As expected, annual wage growth in the business sector slowed in Q2 as the effect of wage optimisation in late 2013 and early 2013 faded out. However, wage growth was still higher than forecasted, implying the possibility of a faster labour market response to the switch to the growth phase of the business cycle, supported among other things by the weakening of the koruna. A positive turnaround on the labour market is also indicated by a rising number of vacancies, which is the highest in more than five years in seasonally adjusted terms. Average hours worked also started increasing as expected. At the same time, the seasonally adjusted general unemployment rate and the number of registered unemployed persons are continuing to fall at a steady, albeit gradual, pace broadly in line with expectations.
Indicators from the real economy at the start of 2014 Q3 point to continued robust annual growth in industrial production supported by double-digit growth in orders from abroad and the domestic economy. Retail sales are also increasing noticeably in both the automotive segment and the sale of other non-food products. The fall in construction output in July, representing a departure from the solid data observed in previous months, can be attributed to a high comparison base in July 2013 due to intensive reconstruction work after floods. Overall, these indicators suggest that the rise in consumption and investment seen in the last two or three quarters is of a longer-lasting nature. Relatively rapid economic growth can therefore be expected to continue in line with the forecast.

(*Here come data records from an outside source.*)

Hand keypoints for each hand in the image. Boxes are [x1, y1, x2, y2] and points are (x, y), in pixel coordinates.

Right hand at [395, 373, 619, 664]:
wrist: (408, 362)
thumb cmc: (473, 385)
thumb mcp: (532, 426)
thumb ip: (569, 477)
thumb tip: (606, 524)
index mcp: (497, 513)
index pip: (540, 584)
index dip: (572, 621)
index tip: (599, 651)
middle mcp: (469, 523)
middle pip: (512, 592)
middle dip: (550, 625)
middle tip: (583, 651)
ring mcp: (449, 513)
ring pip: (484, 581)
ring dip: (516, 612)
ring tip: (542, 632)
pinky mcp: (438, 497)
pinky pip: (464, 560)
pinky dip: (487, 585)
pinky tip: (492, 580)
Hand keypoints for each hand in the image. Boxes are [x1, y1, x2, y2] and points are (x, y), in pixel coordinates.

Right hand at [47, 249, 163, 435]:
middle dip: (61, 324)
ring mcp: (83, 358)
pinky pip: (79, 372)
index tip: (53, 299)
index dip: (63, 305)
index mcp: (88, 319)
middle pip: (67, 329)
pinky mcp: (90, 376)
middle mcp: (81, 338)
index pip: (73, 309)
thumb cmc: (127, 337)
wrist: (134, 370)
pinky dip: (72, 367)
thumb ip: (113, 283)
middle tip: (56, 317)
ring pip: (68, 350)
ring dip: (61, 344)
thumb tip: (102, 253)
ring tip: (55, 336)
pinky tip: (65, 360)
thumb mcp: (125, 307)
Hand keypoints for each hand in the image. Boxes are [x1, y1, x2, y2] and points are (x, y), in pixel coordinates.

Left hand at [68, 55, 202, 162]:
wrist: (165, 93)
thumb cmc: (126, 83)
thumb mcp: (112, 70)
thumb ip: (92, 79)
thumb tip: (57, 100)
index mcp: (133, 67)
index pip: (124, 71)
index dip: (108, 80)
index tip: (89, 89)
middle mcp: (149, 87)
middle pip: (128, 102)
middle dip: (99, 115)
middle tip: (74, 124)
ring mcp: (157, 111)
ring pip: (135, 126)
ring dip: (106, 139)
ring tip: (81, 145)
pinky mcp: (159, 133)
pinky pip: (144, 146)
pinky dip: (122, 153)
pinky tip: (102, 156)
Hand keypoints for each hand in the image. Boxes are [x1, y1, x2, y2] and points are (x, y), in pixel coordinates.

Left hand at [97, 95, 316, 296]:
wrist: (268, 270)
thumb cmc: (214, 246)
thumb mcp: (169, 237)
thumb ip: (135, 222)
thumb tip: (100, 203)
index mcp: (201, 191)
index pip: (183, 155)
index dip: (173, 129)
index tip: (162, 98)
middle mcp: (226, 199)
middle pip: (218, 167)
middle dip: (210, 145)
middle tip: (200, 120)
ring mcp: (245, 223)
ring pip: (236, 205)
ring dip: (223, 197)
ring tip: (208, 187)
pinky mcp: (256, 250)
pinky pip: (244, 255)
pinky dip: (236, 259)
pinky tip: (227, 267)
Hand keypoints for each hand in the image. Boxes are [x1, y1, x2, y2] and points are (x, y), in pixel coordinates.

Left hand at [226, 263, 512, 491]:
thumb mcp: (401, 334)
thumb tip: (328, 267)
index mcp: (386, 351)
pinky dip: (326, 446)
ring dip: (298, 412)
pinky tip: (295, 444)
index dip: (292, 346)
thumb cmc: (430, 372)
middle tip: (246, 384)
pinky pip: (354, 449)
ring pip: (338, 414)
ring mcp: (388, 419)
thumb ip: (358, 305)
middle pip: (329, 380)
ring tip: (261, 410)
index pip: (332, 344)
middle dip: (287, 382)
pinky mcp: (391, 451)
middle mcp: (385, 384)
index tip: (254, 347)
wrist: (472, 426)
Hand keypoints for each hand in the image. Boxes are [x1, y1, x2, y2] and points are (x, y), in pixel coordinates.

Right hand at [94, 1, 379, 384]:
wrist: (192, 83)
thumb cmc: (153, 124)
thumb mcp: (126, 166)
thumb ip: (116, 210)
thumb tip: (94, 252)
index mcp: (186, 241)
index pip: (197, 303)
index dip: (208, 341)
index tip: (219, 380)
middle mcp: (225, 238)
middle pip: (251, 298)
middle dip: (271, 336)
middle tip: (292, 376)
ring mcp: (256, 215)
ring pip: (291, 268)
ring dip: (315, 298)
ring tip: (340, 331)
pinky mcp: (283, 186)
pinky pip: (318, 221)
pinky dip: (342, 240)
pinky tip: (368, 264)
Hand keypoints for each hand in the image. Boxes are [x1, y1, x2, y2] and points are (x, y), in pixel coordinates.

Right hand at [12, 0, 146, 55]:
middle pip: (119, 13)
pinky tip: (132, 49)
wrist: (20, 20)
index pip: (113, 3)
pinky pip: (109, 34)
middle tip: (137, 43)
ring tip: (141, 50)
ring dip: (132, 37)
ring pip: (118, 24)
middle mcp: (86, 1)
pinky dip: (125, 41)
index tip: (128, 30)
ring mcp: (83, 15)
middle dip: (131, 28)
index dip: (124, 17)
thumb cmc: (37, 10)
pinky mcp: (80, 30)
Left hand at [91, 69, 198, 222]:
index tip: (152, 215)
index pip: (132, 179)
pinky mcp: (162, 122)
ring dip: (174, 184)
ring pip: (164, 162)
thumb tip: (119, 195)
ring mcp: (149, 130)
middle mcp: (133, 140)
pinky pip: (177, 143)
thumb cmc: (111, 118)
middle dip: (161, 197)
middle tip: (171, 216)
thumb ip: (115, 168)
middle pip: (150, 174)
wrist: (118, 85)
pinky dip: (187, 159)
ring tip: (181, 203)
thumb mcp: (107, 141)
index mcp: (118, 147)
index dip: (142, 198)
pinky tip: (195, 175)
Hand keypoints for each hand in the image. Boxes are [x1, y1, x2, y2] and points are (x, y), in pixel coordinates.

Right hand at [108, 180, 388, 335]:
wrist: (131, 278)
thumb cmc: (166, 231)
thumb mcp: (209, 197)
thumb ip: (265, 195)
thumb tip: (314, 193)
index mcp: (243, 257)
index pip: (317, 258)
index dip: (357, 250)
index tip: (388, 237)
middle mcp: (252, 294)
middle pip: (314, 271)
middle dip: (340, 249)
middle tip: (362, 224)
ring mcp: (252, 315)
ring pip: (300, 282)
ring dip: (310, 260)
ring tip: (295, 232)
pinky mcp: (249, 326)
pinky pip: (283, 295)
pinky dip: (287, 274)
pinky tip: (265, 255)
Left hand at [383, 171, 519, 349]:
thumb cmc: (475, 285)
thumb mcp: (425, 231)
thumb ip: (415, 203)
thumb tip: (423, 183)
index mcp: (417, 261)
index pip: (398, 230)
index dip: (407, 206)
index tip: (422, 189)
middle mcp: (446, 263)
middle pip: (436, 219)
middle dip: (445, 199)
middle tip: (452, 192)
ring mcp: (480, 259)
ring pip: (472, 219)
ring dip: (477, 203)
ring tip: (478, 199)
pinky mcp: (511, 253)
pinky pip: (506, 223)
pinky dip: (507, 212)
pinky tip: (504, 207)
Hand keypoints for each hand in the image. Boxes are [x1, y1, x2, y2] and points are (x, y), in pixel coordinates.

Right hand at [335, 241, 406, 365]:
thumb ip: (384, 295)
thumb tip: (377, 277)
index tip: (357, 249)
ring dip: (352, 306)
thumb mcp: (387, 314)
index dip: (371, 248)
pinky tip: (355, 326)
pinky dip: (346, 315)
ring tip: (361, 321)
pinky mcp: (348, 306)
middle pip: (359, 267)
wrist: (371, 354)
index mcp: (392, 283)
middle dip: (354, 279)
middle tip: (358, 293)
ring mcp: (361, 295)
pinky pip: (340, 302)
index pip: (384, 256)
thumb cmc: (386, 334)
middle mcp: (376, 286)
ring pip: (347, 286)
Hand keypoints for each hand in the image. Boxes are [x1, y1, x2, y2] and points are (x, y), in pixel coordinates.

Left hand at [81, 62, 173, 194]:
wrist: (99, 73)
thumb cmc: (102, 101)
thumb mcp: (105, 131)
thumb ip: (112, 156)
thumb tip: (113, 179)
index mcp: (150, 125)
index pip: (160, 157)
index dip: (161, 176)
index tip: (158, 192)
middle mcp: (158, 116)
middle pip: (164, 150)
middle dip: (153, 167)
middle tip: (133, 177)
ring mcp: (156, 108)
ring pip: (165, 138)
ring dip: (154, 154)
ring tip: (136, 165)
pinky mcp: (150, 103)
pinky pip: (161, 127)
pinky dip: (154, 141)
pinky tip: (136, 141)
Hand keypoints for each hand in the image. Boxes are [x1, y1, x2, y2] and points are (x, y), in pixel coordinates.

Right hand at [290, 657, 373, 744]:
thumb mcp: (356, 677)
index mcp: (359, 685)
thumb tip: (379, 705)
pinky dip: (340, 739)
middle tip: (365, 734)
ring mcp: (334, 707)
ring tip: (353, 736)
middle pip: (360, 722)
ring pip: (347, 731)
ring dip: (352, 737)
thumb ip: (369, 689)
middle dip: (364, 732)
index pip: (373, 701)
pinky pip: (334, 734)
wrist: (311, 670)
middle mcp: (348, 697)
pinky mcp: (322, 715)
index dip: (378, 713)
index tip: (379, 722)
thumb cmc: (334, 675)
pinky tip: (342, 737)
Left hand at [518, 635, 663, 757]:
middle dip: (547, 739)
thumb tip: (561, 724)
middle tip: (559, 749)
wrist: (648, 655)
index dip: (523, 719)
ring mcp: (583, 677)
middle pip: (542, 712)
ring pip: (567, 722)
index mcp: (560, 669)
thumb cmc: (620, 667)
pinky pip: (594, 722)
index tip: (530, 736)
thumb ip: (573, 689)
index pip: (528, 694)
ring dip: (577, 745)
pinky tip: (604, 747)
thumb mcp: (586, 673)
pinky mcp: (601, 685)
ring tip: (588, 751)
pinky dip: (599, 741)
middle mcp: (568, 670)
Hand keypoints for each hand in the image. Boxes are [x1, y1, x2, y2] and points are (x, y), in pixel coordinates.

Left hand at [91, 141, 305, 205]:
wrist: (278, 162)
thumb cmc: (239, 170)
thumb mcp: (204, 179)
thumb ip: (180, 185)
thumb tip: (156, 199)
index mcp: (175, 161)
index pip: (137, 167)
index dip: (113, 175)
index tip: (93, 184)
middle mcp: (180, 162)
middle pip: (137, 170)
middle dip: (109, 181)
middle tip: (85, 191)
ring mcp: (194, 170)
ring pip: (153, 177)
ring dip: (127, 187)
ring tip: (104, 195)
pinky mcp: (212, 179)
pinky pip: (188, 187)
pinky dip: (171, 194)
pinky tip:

Producer prices are still recovering gradually, influenced by the weakening of the koruna. Prices in manufacturing returned to slightly positive year-on-year figures back in December 2013 and their growth has been accelerating slowly since then. The year-on-year decline in prices in industry as a whole, influenced by a marked drop in energy prices, has gradually unwound and industrial prices were unchanged year on year in August. Prices of construction work returned to modest growth in April and prices of market services did the same in May. The year-on-year decline in agricultural producer prices moderated, but the forecast had expected a slight annual increase. This downward deviation from the forecast is due partly to a fall in prices of some key agricultural commodities on global markets.
To sum up the important facts from the Czech economy, annual GDP growth was slightly below the forecast in 2014 Q2. By contrast, inflation went up rather more than forecasted in July and August. The average wage rose considerably faster than expected in Q2. The seasonally adjusted share of unemployed persons was slightly higher than forecasted.
As at its previous monetary policy meeting, the Bank Board assessed the risks to the current forecast as being slightly anti-inflationary. Risks in the anti-inflationary direction stem from developments abroad, more specifically from lower economic growth and more subdued inflation in the euro area and from a lower outlook for world prices of food and oil. By contrast, data from the domestic economy, especially observed inflation and wage growth, are having a slightly inflationary effect. In this situation, the Bank Board repeated that the Czech National Bank would not discontinue the use of the exchange rate as a monetary policy instrument before 2016.